** Problem **
Copy out every line of the data below word for word, keeping each line break where it falls.

┄┄┄┄┄┄

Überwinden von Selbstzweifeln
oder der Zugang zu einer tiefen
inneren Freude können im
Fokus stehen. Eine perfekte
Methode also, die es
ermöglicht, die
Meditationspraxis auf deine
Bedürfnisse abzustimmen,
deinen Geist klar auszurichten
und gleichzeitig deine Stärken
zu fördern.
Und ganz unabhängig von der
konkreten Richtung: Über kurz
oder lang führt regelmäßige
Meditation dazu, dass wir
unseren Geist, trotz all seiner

┄┄┄┄┄┄

** Finished task **
Überwinden von Selbstzweifeln
oder der Zugang zu einer tiefen
inneren Freude können im
Fokus stehen. Eine perfekte
Methode also, die es
ermöglicht, die
Meditationspraxis auf deine
Bedürfnisse abzustimmen,
deinen Geist klar auszurichten
und gleichzeitig deine Stärken
zu fördern.
Und ganz unabhängig von der
konkreten Richtung: Über kurz
oder lang führt regelmäßige
Meditation dazu, dass wir
unseren Geist, trotz all seiner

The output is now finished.